==== Passage to read ====

After a long hiatus since my Mardi Gras smoking to let the weather clear out, its back to the grind again. I have been on a real tear lately, buying up camera gear like a fiend, a hoarding fiend. But now that I have bought up every reasonably-priced used Nikon and lens, I can return to being myself and saving money like some kind of old age pensioner. Since that is essentially what I am anyway.
I had been wasting a lot of time and effort and cash buying high-end Point & Shoot cameras, because I didn't want the expense and hassle of a Digital Single Lens Reflex camera. I can see now just how prescient that was, I was VERY smart to have stayed away, at least for as long as my little moat and battlements held. That effort ended officially on or about February 20th. I began selling point and shoots and buying up SLR bodies. It started innocently enough, I wanted a decent OLD body for me, and maybe one for my sister. On top of that, just a normal lens for both bodies. END OF ASSIGNMENT.
By the time it was all over, one of the two cameras I bought was WAY better than I expected it to be and I selfishly kept it for myself. So now I had TWO Nikon bodies. I still needed to buy a body for my sister, whom I love. But apparently not enough to give her this other great Nikon body. But I had originally wanted to keep this under budget. So I looked and found a $99 Olympus body and a lens for it for $69. It was a good enough camera, hell it was a DSLR, right? That in iteslf made it "good". But it was not GREAT....the more I thought about it, the more it was JUST like the olden days, when the jacks and mouse story happened.

==== Information provided ====

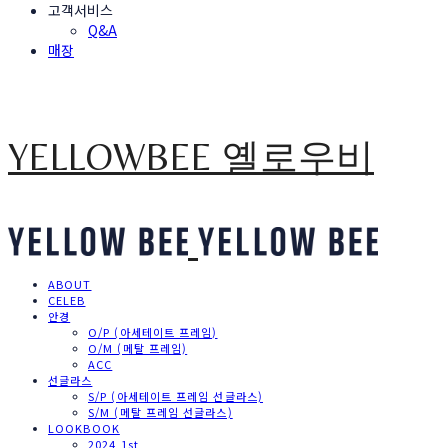
고객서비스
Q&A
매장
YELLOWBEE 옐로우비
ABOUT
CELEB
안경
O/P (아세테이트 프레임)
O/M (메탈 프레임)
ACC
선글라스
S/P (아세테이트 프레임 선글라스)
S/M (메탈 프레임 선글라스)
LOOKBOOK
2024 1st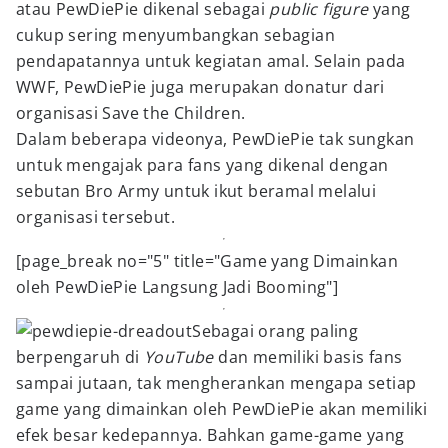
atau PewDiePie dikenal sebagai
public figure
yang
cukup sering menyumbangkan sebagian
pendapatannya untuk kegiatan amal. Selain pada
WWF, PewDiePie juga merupakan donatur dari
organisasi Save the Children.
Dalam beberapa videonya, PewDiePie tak sungkan
untuk mengajak para fans yang dikenal dengan
sebutan Bro Army untuk ikut beramal melalui
organisasi tersebut.
[page_break no="5" title="Game yang Dimainkan
oleh PewDiePie Langsung Jadi Booming"]
Sebagai orang paling
berpengaruh di
YouTube
dan memiliki basis fans
sampai jutaan, tak mengherankan mengapa setiap
game yang dimainkan oleh PewDiePie akan memiliki
efek besar kedepannya. Bahkan game-game yang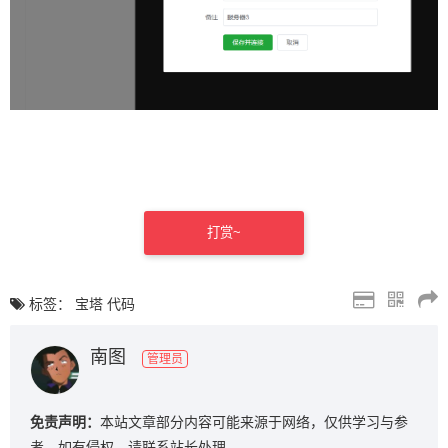
打赏~
标签：
宝塔
代码
南图
管理员
免责声明：
本站文章部分内容可能来源于网络，仅供学习与参
考。如有侵权，请联系站长处理。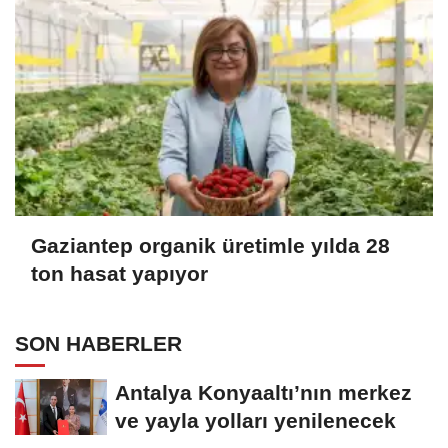
Gaziantep organik üretimle yılda 28
ton hasat yapıyor
SON HABERLER
Antalya Konyaaltı’nın merkez
ve yayla yolları yenilenecek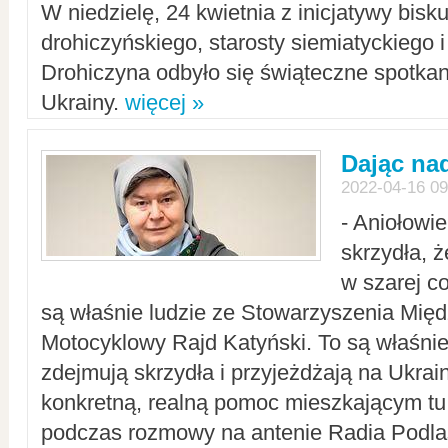
W niedzielę, 24 kwietnia z inicjatywy bisk
drohiczyńskiego, starosty siemiatyckiego i
Drohiczyna odbyło się świąteczne spotka
Ukrainy.
więcej »
Dając nad
2022-04-16 09
- Aniołowi
skrzydła, 
w szarej c
są właśnie ludzie ze Stowarzyszenia Mi
Motocyklowy Rajd Katyński. To są właśnie 
zdejmują skrzydła i przyjeżdżają na Ukrai
konkretną, realną pomoc mieszkającym tu
podczas rozmowy na antenie Radia Podlas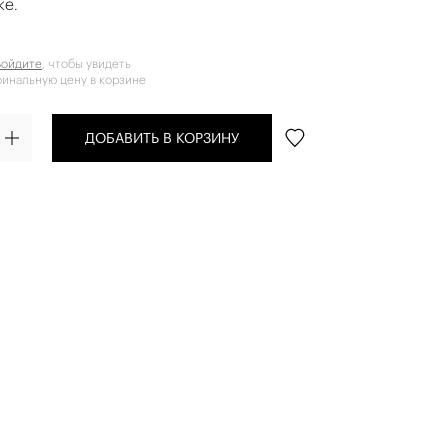
ке.
Войдите
, чтобы увидеть
финальную цену в корзине
ДОБАВИТЬ В КОРЗИНУ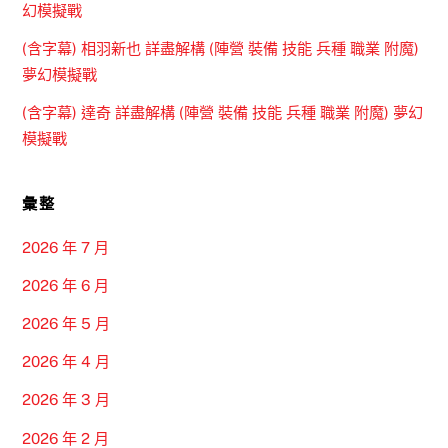
幻模擬戰
(含字幕) 相羽新也 詳盡解構 (陣營 裝備 技能 兵種 職業 附魔)
夢幻模擬戰
(含字幕) 達奇 詳盡解構 (陣營 裝備 技能 兵種 職業 附魔) 夢幻
模擬戰
彙整
2026 年 7 月
2026 年 6 月
2026 年 5 月
2026 年 4 月
2026 年 3 月
2026 年 2 月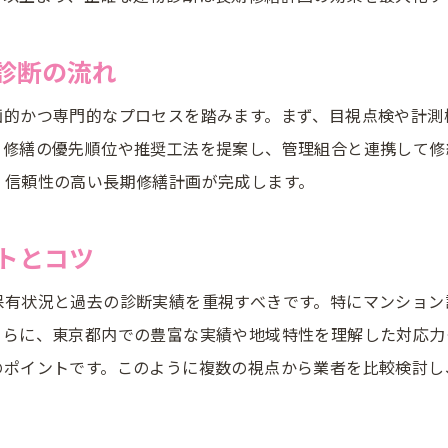
マンション建物診断の費用構成を知ろう
診断の流れ
長期修繕計画単価表の理解と活用ポイント
信頼できる専門家選びで失敗しないコツ
画的かつ専門的なプロセスを踏みます。まず、目視点検や計測
未来を守る長期修繕計画書の入手と活用法
、修繕の優先順位や推奨工法を提案し、管理組合と連携して修
、信頼性の高い長期修繕計画が完成します。
長期修繕計画書の入手方法と必要書類を解説
作成した計画書を管理に活かす具体的な方法
トとコツ
マンション管理組合での計画書共有の重要性
診断協会と協力し活用する事例とポイント
保有状況と過去の診断実績を重視すべきです。特にマンション
長期修繕計画書の見直しと更新タイミング
さらに、東京都内での豊富な実績や地域特性を理解した対応力
のポイントです。このように複数の視点から業者を比較検討し
資産価値維持へ計画書を最大限活かすコツ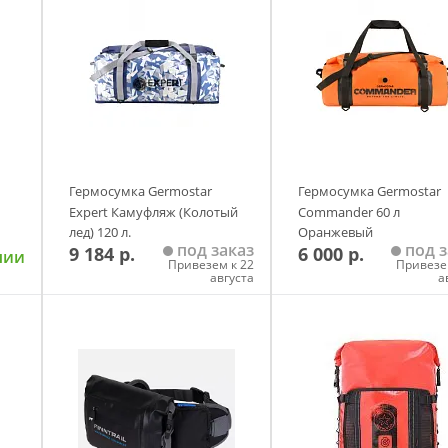
Гермосумка Germostar
Гермосумка Germostar
Expert Камуфляж (Колотый
Commander 60 л
лед) 120 л.
Оранжевый
под заказ
под з
9 184 р.
6 000 р.
чии
Привезем к 22
Привезе
августа
а
у
Добавить в корзину
Добавить в корзи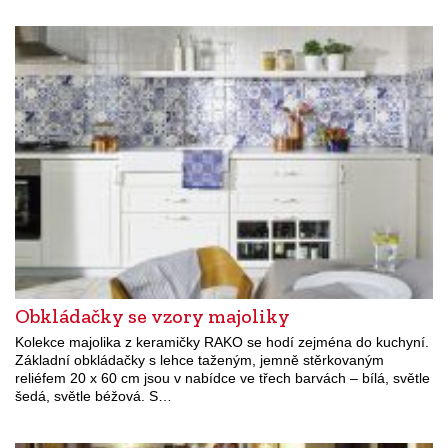
Obkládačky se vzory majoliky
Kolekce majolika z keramičky RAKO se hodí zejména do kuchyní.
Základní obkládačky s lehce taženým, jemně stěrkovaným
reliéfem 20 x 60 cm jsou v nabídce ve třech barvách – bílá, světle
šedá, světle béžová. S…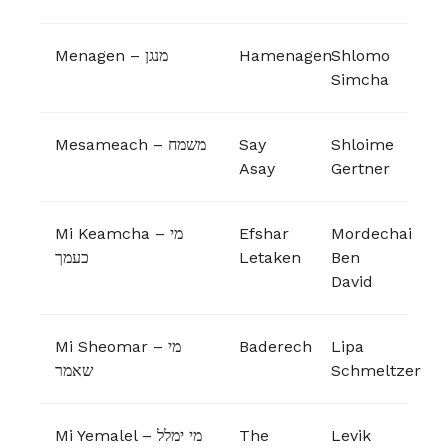
Menagen – מנגן
Hamenagen
Shlomo
Simcha
Mesameach – משמח
Say
Shloime
Asay
Gertner
Mi Keamcha – מי
Efshar
Mordechai
כעמך
Letaken
Ben
David
Mi Sheomar – מי
Baderech
Lipa
שאמר
Schmeltzer
Mi Yemalel – מי ימלל
The
Levik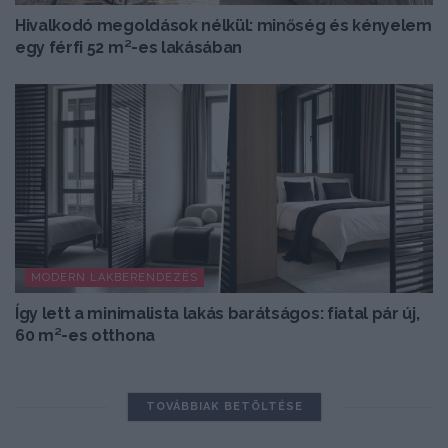
Hivalkodó megoldások nélkül: minőség és kényelem
egy férfi 52 m²-es lakásában
MODERN LAKBERENDEZÉS
Így lett a minimalista lakás barátságos: fiatal pár új,
60 m²-es otthona
TOVÁBBIAK BETÖLTÉSE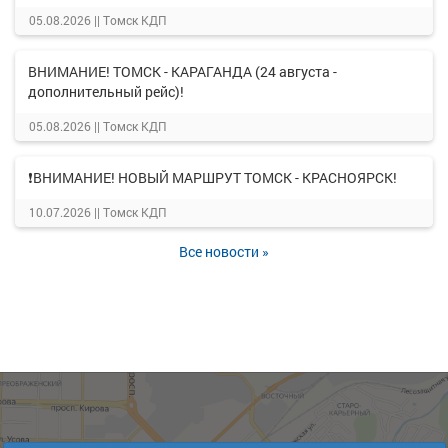
05.08.2026 ||
Томск КДП
ВНИМАНИЕ! ТОМСК - КАРАГАНДА (24 августа -
дополнительный рейс)!
05.08.2026 ||
Томск КДП
❗ВНИМАНИЕ! НОВЫЙ МАРШРУТ ТОМСК - КРАСНОЯРСК!
10.07.2026 ||
Томск КДП
Все новости »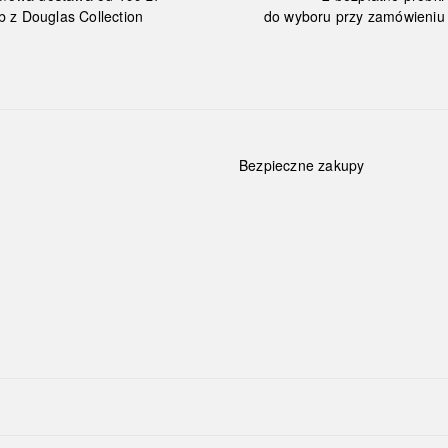
b z Douglas Collection
do wyboru przy zamówieniu 
Bezpieczne zakupy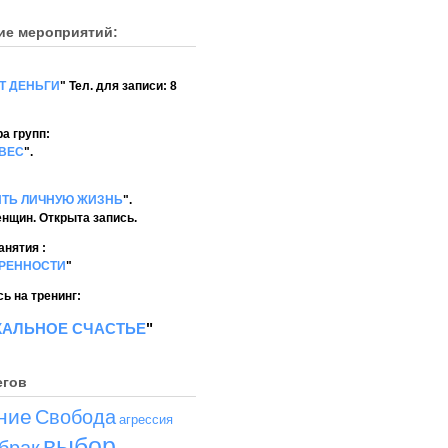
ие мероприятий:
Т ДЕНЬГИ
" Тел. для записи: 8
а групп:
ВЕС
".
ИТЬ ЛИЧНУЮ ЖИЗНЬ
".
енщин. Открыта запись.
анятия :
ЕРЕННОСТИ
"
ь на тренинг:
КАЛЬНОЕ СЧАСТЬЕ
"
егов
ние
Свобода
агрессия
выбор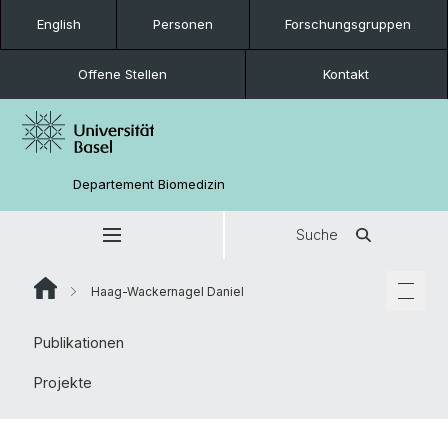
English
Personen
Forschungsgruppen
Offene Stellen
Kontakt
Departement Biomedizin
Suche
Haag-Wackernagel Daniel
Publikationen
Projekte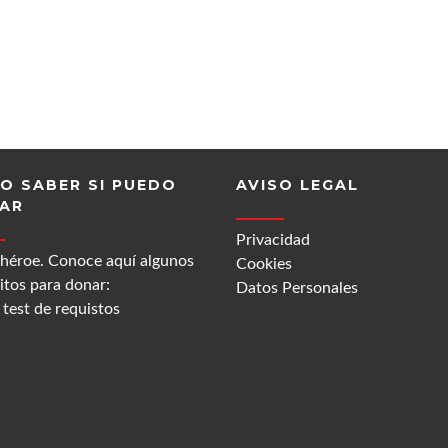
O SABER SI PUEDO
AVISO LEGAL
AR
Privacidad
 héroe. Conoce aquí algunos
Cookies
itos para donar:
Datos Personales
test de requistos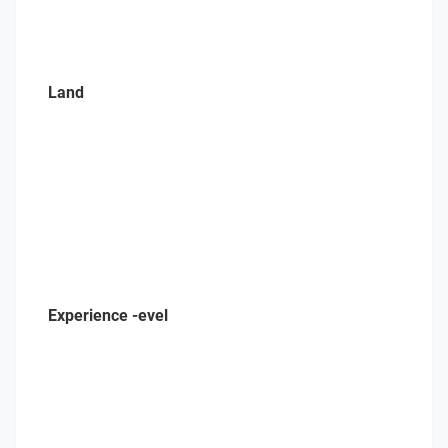
Land
Experience -evel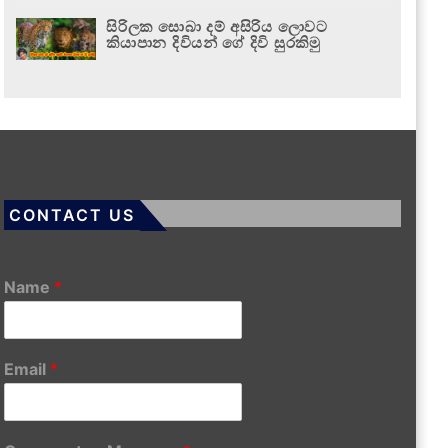
සිරිලක සොබා දම් අසිරිය ලොවට
කියාපාන දිවියන් ගේ දිවි සුරකිමු
CONTACT US
Name
*
Email
*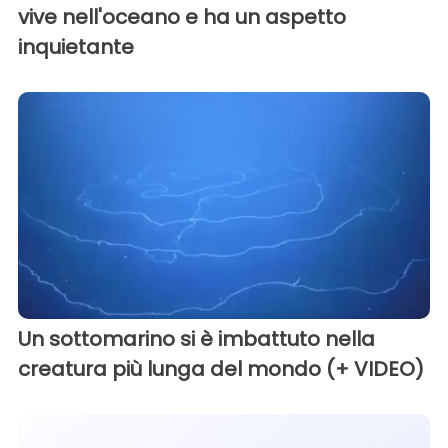
vive nell'oceano e ha un aspetto
inquietante
Un sottomarino si è imbattuto nella
creatura più lunga del mondo (+ VIDEO)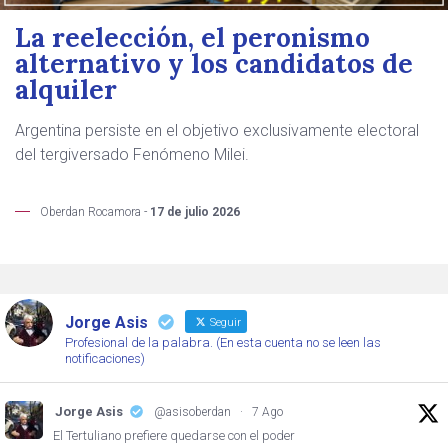
La reelección, el peronismo
alternativo y los candidatos de
alquiler
Argentina persiste en el objetivo exclusivamente electoral
del tergiversado Fenómeno Milei.
Oberdan Rocamora -
17 de julio 2026
Jorge Asis
Seguir
Profesional de la palabra. (En esta cuenta no se leen las
notificaciones)
Jorge Asis
@asisoberdan
·
7 Ago
El Tertuliano prefiere quedarse con el poder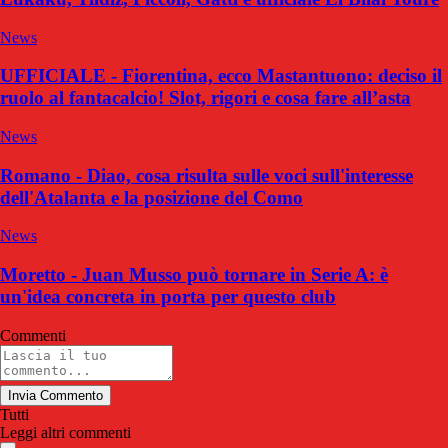
News
UFFICIALE - Fiorentina, ecco Mastantuono: deciso il
ruolo al fantacalcio! Slot, rigori e cosa fare all’asta
News
Romano - Diao, cosa risulta sulle voci sull'interesse
dell'Atalanta e la posizione del Como
News
Moretto - Juan Musso può tornare in Serie A: è
un'idea concreta in porta per questo club
Commenti
Invia Commento
Tutti
Leggi altri commenti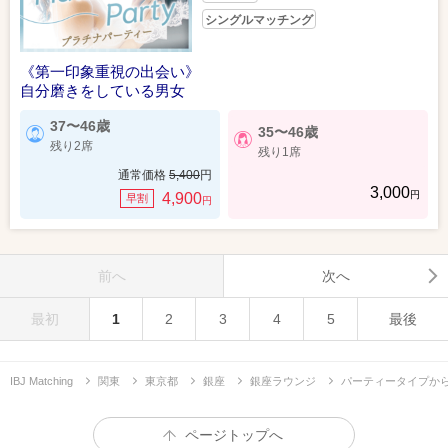
シングルマッチング
《第一印象重視の出会い》
自分磨きをしている男女
37〜46歳
35〜46歳
残り2席
残り1席
通常価格
5,400
円
3,000
円
4,900
早割
円
前へ
次へ
最初
1
2
3
4
5
最後
IBJ Matching
関東
東京都
銀座
銀座ラウンジ
パーティータイプか
ページトップへ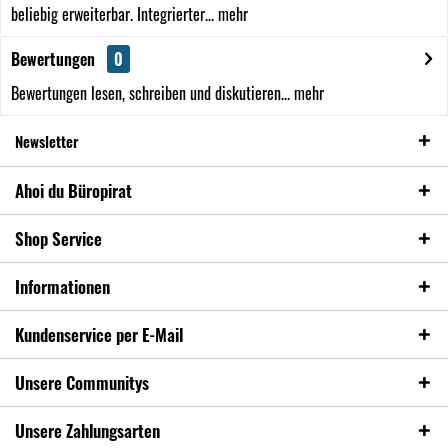
beliebig erweiterbar. Integrierter...
mehr
Bewertungen
0
Bewertungen lesen, schreiben und diskutieren...
mehr
Newsletter
Ahoi du Büropirat
Shop Service
Informationen
Kundenservice per E-Mail
Unsere Communitys
Unsere Zahlungsarten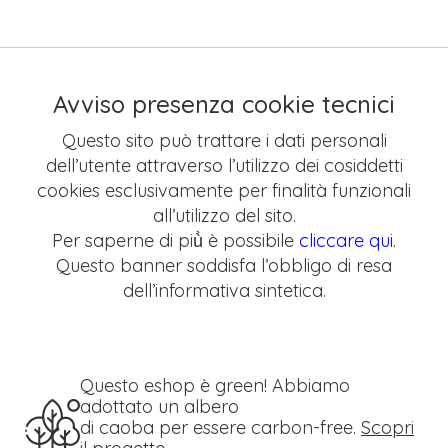
Avviso presenza cookie tecnici
Questo sito può trattare i dati personali
dell’utente attraverso l’utilizzo dei cosiddetti
cookies esclusivamente per finalità funzionali
all’utilizzo del sito.
Per saperne di più̀ è possibile
cliccare qui
.
Questo banner soddisfa l’obbligo di resa
dell’informativa sintetica.
Questo eshop è green! Abbiamo
adottato un albero
di caoba per essere carbon-free.
Scopri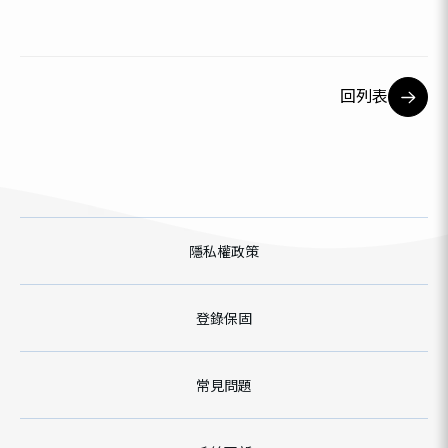
回列表
隱私權政策
登錄保固
常見問題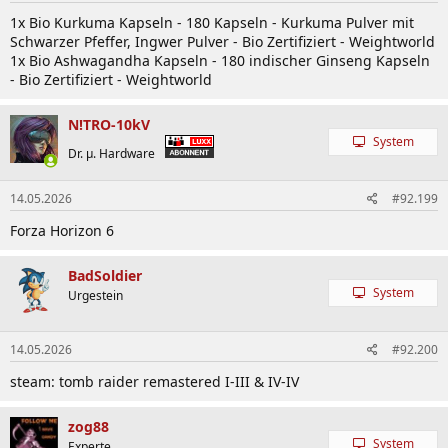
1x Bio Kurkuma Kapseln - 180 Kapseln - Kurkuma Pulver mit
Schwarzer Pfeffer, Ingwer Pulver - Bio Zertifiziert - Weightworld
1x Bio Ashwagandha Kapseln - 180 indischer Ginseng Kapseln
- Bio Zertifiziert - Weightworld
N!TRO-10kV
System
Dr. µ. Hardware
14.05.2026
#92.199
Forza Horizon 6
BadSoldier
System
Urgestein
14.05.2026
#92.200
steam: tomb raider remastered I-III & IV-IV
zog88
System
Experte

====

Exercise aim: Please retype the whole camera-gear post above word for word, without any changes.

Completed task:
After a long hiatus since my Mardi Gras smoking to let the weather clear out, its back to the grind again. I have been on a real tear lately, buying up camera gear like a fiend, a hoarding fiend. But now that I have bought up every reasonably-priced used Nikon and lens, I can return to being myself and saving money like some kind of old age pensioner. Since that is essentially what I am anyway.
I had been wasting a lot of time and effort and cash buying high-end Point & Shoot cameras, because I didn't want the expense and hassle of a Digital Single Lens Reflex camera. I can see now just how prescient that was, I was VERY smart to have stayed away, at least for as long as my little moat and battlements held. That effort ended officially on or about February 20th. I began selling point and shoots and buying up SLR bodies. It started innocently enough, I wanted a decent OLD body for me, and maybe one for my sister. On top of that, just a normal lens for both bodies. END OF ASSIGNMENT.
By the time it was all over, one of the two cameras I bought was WAY better than I expected it to be and I selfishly kept it for myself. So now I had TWO Nikon bodies. I still needed to buy a body for my sister, whom I love. But apparently not enough to give her this other great Nikon body. But I had originally wanted to keep this under budget. So I looked and found a $99 Olympus body and a lens for it for $69. It was a good enough camera, hell it was a DSLR, right? That in iteslf made it "good". But it was not GREAT....the more I thought about it, the more it was JUST like the olden days, when the jacks and mouse story happened.